There has been some rolldown of new features from the fenix 6 series to the forerunner 945 (which was released slightly earlier). Pacepro for example.

But the fenix 6 series (at any level) has plenty of features which the fenix 5 will never get. Some because hardware changes obviously can’t roll down (e.g. sony gps, admittedly not necessarily an upgrade), some because of licensing issues (some firstbeat metrics are licensed per-device line and Garmin doesn’t license old devices e.g. body battery, training load) and some because even though they are software based it would be a commercially daft thing to roll down the new features (like climbpro). Wrist based HR for swimming is another one, but I don’t know which of my categories that fits in.
Fenix 5 might suit you, but don’t buy it under the misconception that some feature or other from the 6 has been or will ever be rolled down.

So here’s the DCR comparison…

Obvious function al differences:

  • Battery life (crazy expedition options on 6 & of course solar option)… 32hrs is probably plenty or 85hrs ultra-trac
  • Music (standard on 5+, only on 6 Pro)… not a requirement for me
  • SOS message & crash detection (6 only)… getting livetrack on a running watch is a step up for me
  • Pacepro (6 only)… maybe a fun to have feature
  • Navigation bits (standard on 5+, only on 6 Pro) - would never want to be reliant on this for nav but nice to have
  • Swimming HR … never needed it before but recording swim sets generally was useful on 910xt

So then it’s down to hardware improvements (GPS chipset, both seem okay… optical HR set up… has it changed… certainly looks physically different haven’t compared the reviews for performance) and other more detailed features you mention which aren’t on the DCR list.

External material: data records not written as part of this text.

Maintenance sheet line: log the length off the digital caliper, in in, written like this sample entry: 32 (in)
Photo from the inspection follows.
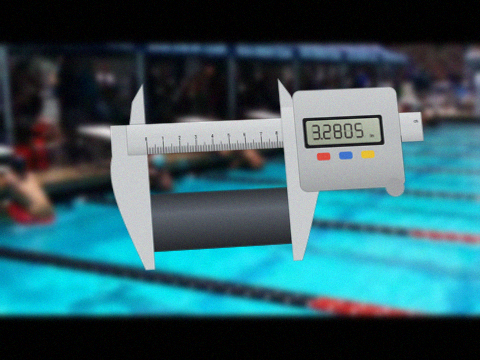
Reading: 3.2805 (in)
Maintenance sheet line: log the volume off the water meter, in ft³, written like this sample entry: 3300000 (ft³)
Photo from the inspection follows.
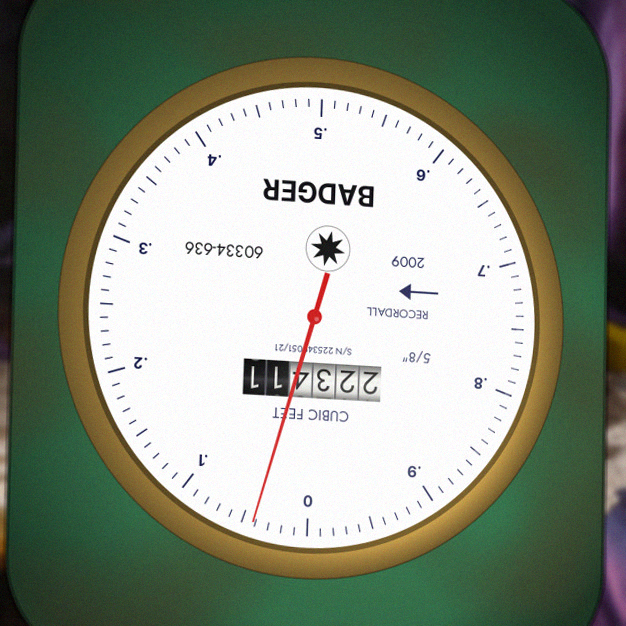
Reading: 223411.04 (ft³)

Either way, much like upgrading my phone… a Fenix 5 is generations ahead of 910xt and a lot cheaper than cutting edge Fenix 6 so it’s unlikely I’d be disappointed unless there’s a showstopping issue… which I haven’t found yet.

w.r.t wrist HR, mine is rubbish unless it is tight, borderline very tight. I tighten it for every run and then loosen again afterwards. Its not uncomfortable, but it is tight. Whenever anyone complains about the wrist HR I do wonder how tight it is.

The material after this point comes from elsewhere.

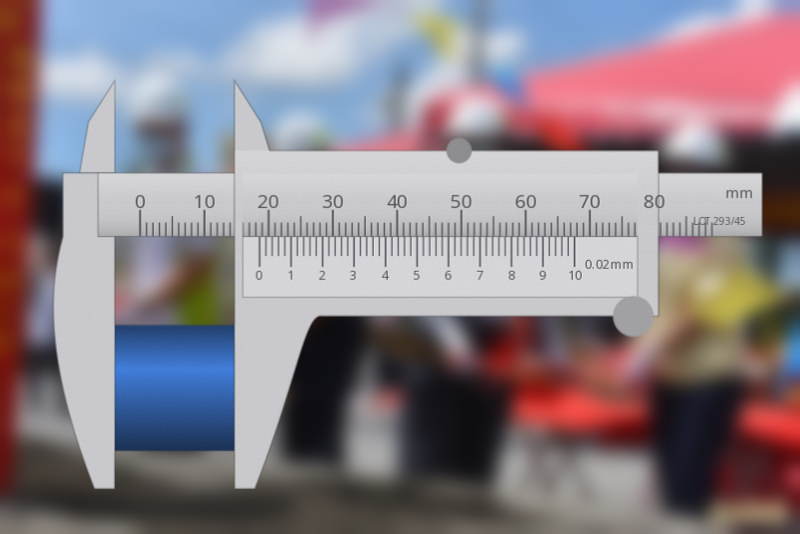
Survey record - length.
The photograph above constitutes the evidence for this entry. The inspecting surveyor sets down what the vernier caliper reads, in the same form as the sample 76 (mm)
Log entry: 18.6 (mm)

Mine is tight all the time. I hate a jangly watch. Wirst based HR just isnt very accurate a d varies between people. Some can get quite good results, others get a load of crap.

That’s what I’ve heard @GRamsay

I’ve tried loose, semi tight, tight and can’t feel my fingers any more tight. No difference really. I must have weird wrists

I use my Garmin 235 for running but day to day, swimming and gym I use my Huawei GT2, battery life on it is roughly 10 days and I use it to record hour long swims 3 times a week and 4-5 x 2 hour gyms sessions, really a shame that it doesn’t link up to strava as then it would be tested on runs as well.